_Records_.
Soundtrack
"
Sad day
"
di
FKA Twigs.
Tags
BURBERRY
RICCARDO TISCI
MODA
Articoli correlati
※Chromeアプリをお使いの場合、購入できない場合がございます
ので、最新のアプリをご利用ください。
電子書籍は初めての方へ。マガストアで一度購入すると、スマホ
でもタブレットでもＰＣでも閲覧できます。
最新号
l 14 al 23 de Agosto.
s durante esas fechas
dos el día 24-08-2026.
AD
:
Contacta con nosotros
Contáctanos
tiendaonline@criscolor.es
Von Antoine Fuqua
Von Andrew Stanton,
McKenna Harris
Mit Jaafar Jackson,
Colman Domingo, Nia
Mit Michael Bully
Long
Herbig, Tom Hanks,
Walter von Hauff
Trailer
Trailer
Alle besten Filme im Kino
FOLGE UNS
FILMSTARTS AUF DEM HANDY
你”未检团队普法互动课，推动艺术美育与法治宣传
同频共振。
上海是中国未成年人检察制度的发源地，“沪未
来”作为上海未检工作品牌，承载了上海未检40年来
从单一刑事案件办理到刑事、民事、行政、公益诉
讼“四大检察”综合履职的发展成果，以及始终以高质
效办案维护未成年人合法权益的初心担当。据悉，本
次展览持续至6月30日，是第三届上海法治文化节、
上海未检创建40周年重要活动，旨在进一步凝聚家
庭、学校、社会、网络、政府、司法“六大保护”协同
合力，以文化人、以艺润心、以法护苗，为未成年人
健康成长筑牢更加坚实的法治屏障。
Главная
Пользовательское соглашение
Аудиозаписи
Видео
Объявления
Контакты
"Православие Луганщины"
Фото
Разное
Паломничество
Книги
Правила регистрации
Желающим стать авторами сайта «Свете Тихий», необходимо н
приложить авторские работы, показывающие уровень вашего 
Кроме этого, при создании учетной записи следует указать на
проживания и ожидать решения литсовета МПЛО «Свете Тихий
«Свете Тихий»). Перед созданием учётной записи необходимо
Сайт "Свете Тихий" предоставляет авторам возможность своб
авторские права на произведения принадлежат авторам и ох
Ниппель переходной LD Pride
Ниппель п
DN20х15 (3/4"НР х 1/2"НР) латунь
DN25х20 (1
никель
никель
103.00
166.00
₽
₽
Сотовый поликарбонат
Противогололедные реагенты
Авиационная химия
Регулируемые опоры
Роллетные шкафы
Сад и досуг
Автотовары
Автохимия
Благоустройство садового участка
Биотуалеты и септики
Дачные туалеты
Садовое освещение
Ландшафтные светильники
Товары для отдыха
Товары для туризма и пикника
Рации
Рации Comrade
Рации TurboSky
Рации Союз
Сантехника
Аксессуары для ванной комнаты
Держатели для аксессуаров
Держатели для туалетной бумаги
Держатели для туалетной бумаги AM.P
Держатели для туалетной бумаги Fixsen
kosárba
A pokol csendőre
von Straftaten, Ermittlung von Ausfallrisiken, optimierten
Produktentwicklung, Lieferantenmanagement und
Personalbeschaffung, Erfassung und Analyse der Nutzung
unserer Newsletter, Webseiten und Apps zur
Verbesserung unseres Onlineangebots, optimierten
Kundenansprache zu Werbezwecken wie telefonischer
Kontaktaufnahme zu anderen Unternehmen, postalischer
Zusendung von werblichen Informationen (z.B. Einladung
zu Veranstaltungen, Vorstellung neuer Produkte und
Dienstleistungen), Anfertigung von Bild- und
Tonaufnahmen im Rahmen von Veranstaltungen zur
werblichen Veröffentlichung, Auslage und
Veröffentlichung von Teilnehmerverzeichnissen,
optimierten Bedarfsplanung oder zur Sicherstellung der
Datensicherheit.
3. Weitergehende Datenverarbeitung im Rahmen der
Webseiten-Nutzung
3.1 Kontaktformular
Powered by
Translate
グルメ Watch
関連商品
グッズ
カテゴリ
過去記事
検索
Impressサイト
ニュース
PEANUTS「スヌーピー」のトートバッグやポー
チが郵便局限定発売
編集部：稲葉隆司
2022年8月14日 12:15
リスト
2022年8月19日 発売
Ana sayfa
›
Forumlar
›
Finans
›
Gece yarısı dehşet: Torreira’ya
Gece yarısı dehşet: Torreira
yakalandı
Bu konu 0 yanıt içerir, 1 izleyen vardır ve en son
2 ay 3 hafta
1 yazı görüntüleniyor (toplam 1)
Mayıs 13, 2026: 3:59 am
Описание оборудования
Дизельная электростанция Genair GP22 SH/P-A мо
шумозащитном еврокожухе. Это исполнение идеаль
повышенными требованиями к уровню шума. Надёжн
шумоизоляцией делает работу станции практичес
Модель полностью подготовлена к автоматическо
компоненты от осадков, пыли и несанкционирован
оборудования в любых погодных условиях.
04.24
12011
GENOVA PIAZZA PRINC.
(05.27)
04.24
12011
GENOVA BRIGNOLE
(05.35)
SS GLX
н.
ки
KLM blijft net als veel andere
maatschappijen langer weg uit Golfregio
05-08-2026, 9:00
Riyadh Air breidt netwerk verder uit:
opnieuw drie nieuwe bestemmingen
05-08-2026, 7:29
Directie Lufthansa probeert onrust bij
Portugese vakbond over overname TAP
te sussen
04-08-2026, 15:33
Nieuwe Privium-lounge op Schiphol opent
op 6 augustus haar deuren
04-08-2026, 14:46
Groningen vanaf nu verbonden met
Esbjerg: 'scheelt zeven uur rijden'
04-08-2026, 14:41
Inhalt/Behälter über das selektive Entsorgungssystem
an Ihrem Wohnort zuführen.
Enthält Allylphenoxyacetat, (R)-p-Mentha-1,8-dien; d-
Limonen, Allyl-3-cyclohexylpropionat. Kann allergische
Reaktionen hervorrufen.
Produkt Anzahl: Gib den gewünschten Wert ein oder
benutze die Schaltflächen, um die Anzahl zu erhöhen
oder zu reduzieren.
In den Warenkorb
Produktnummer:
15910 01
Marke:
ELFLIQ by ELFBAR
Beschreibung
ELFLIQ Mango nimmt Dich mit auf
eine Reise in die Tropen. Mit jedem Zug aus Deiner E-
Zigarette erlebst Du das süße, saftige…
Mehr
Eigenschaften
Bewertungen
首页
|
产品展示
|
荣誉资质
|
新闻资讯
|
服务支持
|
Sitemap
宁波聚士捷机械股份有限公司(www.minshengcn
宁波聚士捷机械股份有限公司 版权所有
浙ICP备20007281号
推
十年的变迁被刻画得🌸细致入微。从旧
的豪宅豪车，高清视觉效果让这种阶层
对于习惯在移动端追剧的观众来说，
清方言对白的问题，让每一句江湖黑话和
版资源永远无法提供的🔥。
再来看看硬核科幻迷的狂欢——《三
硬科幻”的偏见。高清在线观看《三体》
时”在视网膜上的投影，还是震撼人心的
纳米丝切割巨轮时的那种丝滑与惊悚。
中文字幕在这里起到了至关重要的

_Your task_. Rewrite the listing from its first line down through the line containing "次展览持续至6月30日，是第三届上海法治文化节、", renaming every "Trailer" to "Teaser" and leaving all else unchanged.

_Task answer_.
Soundtrack
"
Sad day
"
di
FKA Twigs.
Tags
BURBERRY
RICCARDO TISCI
MODA
Articoli correlati
※Chromeアプリをお使いの場合、購入できない場合がございます
ので、最新のアプリをご利用ください。
電子書籍は初めての方へ。マガストアで一度購入すると、スマホ
でもタブレットでもＰＣでも閲覧できます。
最新号
l 14 al 23 de Agosto.
s durante esas fechas
dos el día 24-08-2026.
AD
:
Contacta con nosotros
Contáctanos
tiendaonline@criscolor.es
Von Antoine Fuqua
Von Andrew Stanton,
McKenna Harris
Mit Jaafar Jackson,
Colman Domingo, Nia
Mit Michael Bully
Long
Herbig, Tom Hanks,
Walter von Hauff
Teaser
Teaser
Alle besten Filme im Kino
FOLGE UNS
FILMSTARTS AUF DEM HANDY
你”未检团队普法互动课，推动艺术美育与法治宣传
同频共振。
上海是中国未成年人检察制度的发源地，“沪未
来”作为上海未检工作品牌，承载了上海未检40年来
从单一刑事案件办理到刑事、民事、行政、公益诉
讼“四大检察”综合履职的发展成果，以及始终以高质
效办案维护未成年人合法权益的初心担当。据悉，本
次展览持续至6月30日，是第三届上海法治文化节、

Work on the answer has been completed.